Эх, Белыш, Белыш! Мал ты и слаб, поэтому тебя ни во что не ставят, с тобой не считаются, тебя не ценят. Ты не собака-водолаз, которая спасает утопающих, по сенбернар, который откапывает замерзших путешественников из-под снега. Не годишься ты и в упряжку эскимоса, ты даже не умный пудель, как пес моего дяди. Обязательно пойду со своим песиком к дяде, пускай подружится с пуделем. Собаки тоже любят общества. Вот я думаю: «Пойду-ка я с ним к дяде». Но ведь все это только мечты. Потому что, наверное, мне не позволят его оставить. Взрослый скажет ребенку: «Нельзя»! — и тут же забудет. И даже не узнает, какую он причинил ему боль.
Когда я хотел стать ребенком, я думал только об играх и о том, что детям всегда весело-ведь у них нет никаких забот. А теперь у меня больше забот с одним щенком на трех лапах, чем у иного взрослого с целой семьей.

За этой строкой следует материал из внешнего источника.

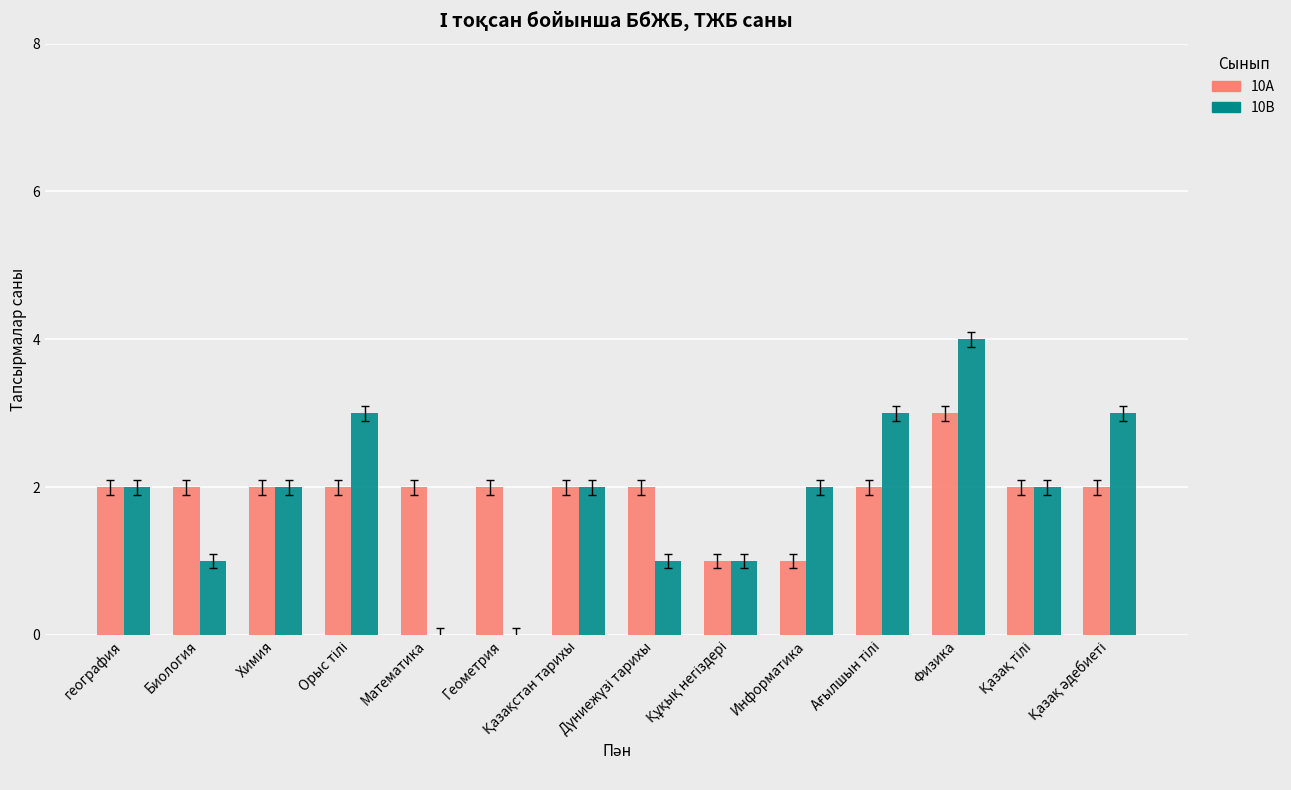

Which series has the largest total across all categories?

10А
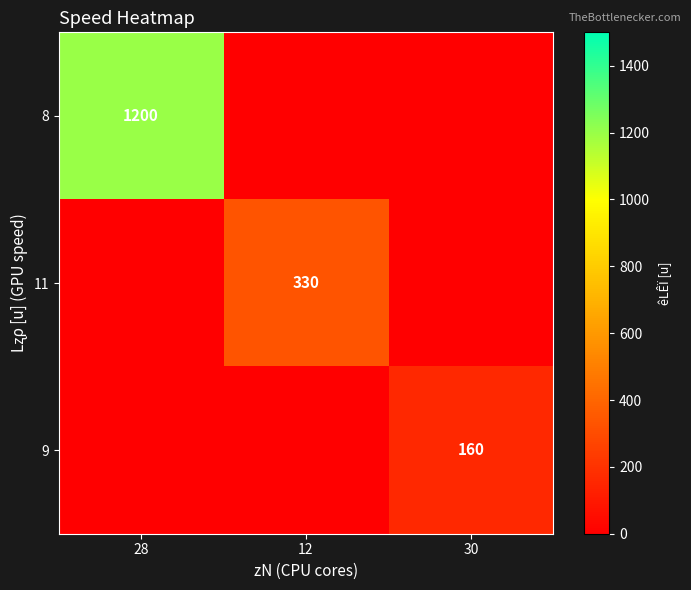

The value of 8 at 28 is 1200. True or false?

True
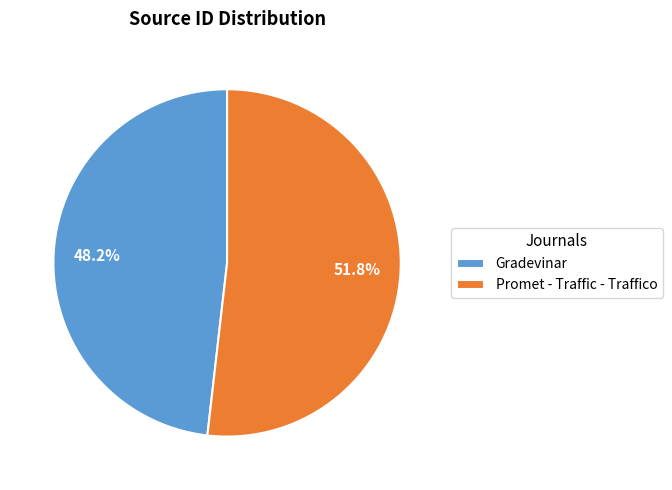

Approximately how many times larger is the value at Gradevinar compared to Promet - Traffic - Traffico?

0.9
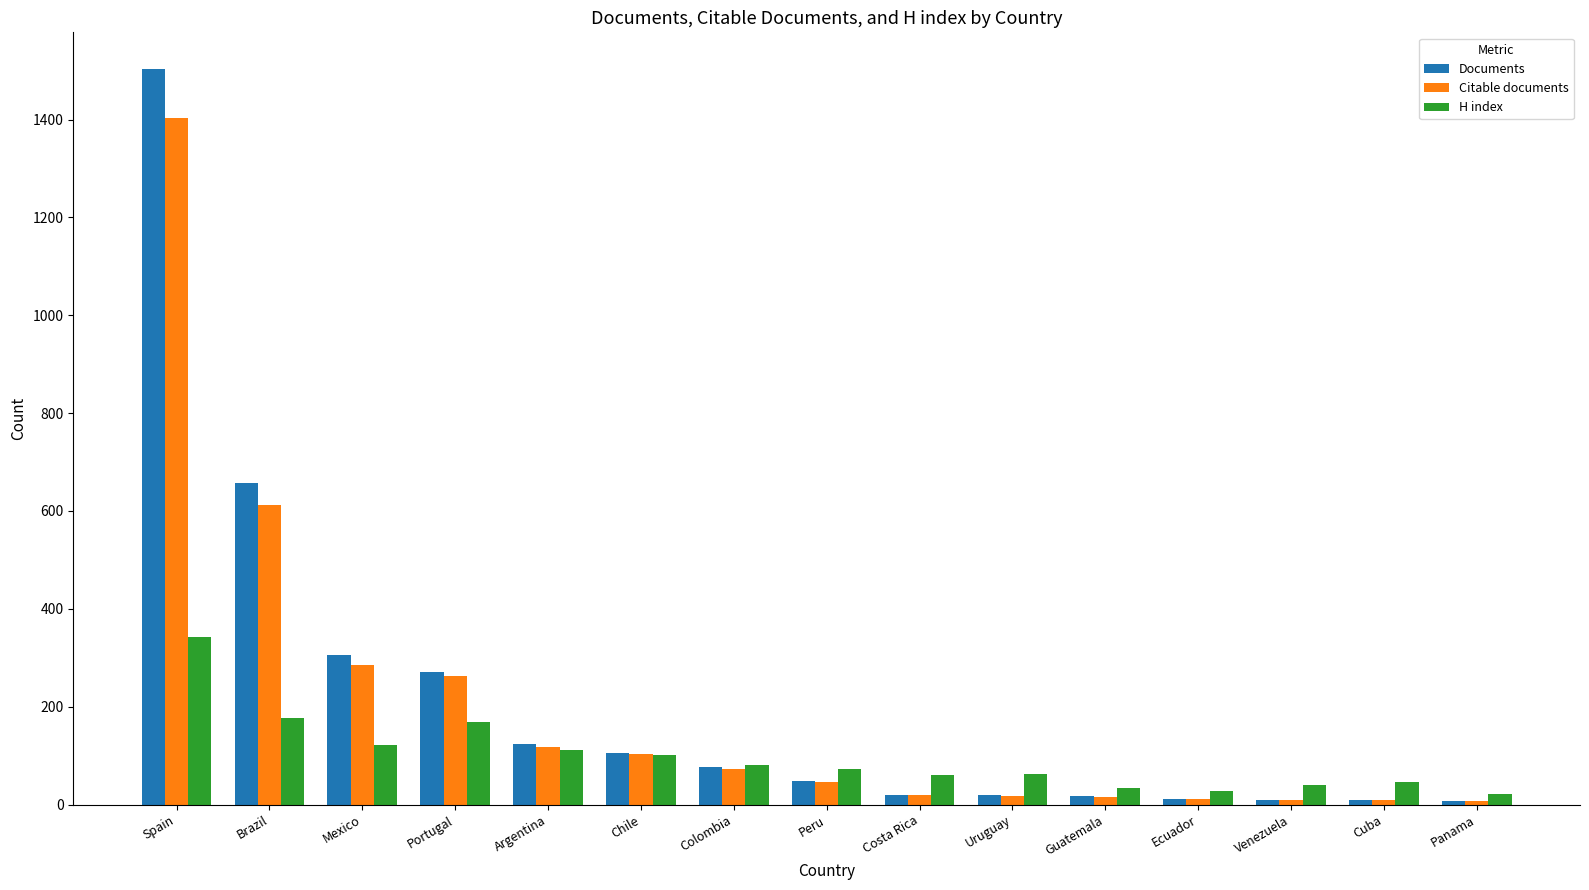

List the series in order of their peak value, highest first.

Documents, Citable documents, H index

Наконец я дождался звонка.
И вот мы даем сторожу десять грошей на молоко. А он говорит:
— На что мне ваши гроши! Поглядите лучше, что он тут наделал. И отпирает темную каморку, где скулит Пятнашка.

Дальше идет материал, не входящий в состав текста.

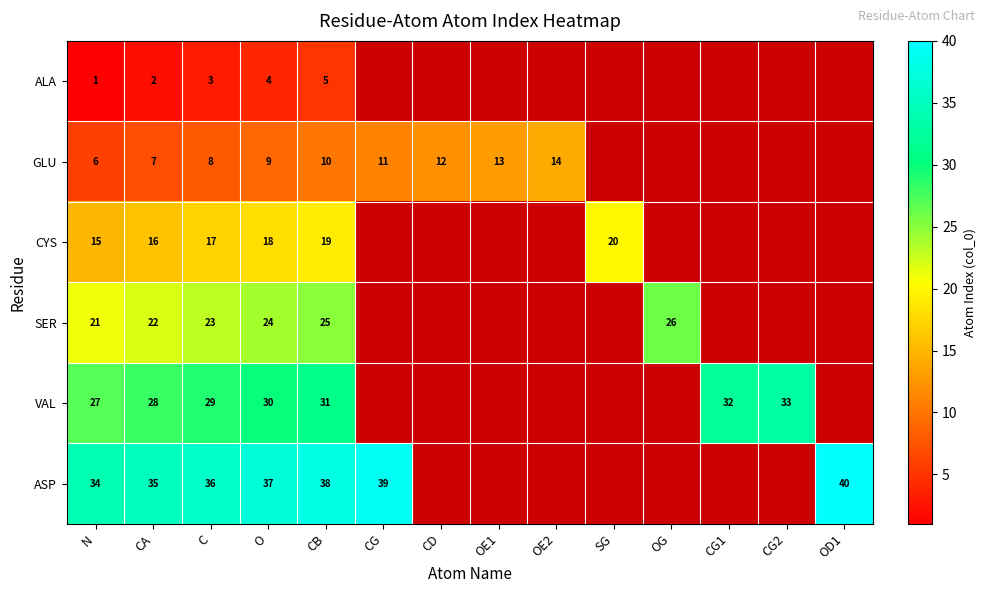

Is the value of CYS at SG greater than the value of SER at C?

No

— Ничего, — говорю я. — Можно эту тряпочку, я вытру?.
И я вытер и даже не побрезговал.
А Белыш меня узнал, обрадовался. Чуть было в коридор не выскочил. Прыгает вокруг меня. Совсем забыл обо всех опасностях и бедах. А ведь он мог бы теперь лежать мертвый на холодном снегу.

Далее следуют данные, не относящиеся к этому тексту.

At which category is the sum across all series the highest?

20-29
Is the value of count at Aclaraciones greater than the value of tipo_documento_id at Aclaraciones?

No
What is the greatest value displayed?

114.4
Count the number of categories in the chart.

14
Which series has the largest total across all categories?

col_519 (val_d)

— Ну, выметайтесь! — говорит сторож, но тут же поправился: — Идите, у меня времени нет.
Взрослому никто не скажет: «Выметайтесь», а ребенку часто так говорят. Взрослый хлопочет — ребенок вертится, взрослый шутит — ребенок паясничает, взрослый подвижен — ребенок сорвиголова, взрослый печален — ребенок куксится, взрослый рассеян — ребенок ворона, растяпа. Взрослый делает что-нибудь медленно, а ребенок копается. Как будто и в шутку все это говорится, но все равно обидно. «Пузырь», «карапуз», «малявка», «разбойник» — так называют нас взрослые, даже когда они не сердятся, когда хотят быть добрыми. Ничего не поделаешь, да мы и привыкли. И все же такое пренебрежение обидно.
Бедный Белыш — а может быть, лучше Снежок? — снова должен сидеть два часа взаперти, во тьме кромешной.
— А может, спрятать его за пазуху, и он будет сидеть на уроке спокойно?
— Дурак, — сказал сторож и запер дверь на ключ. А Манек встречает меня в коридоре и говорит:
— Что у тебя там за секреты?
Я вижу, что он обижен, и все ему рассказал.
— Так ты… так ты ему первому сказал?
— Но ведь я ему должен был сказать, а то он не дал бы денег на молоко.
— Да уж знаю… знаю…
Жалко мне Манека, потому что и мне ведь было бы неприятно, если бы он другому рассказал что-нибудь раньше, чем мне. И на большой перемене я его спрашиваю:
— Хочешь пойдем посмотрим?
А тут на третьем этаже мальчишки курили, и идет следствие, кто курил, кто ходил на третий этаж — не «ходил», а «лазил». Наш сторож говорит:
— Все время гоню их, а они все как-то прокрадываются.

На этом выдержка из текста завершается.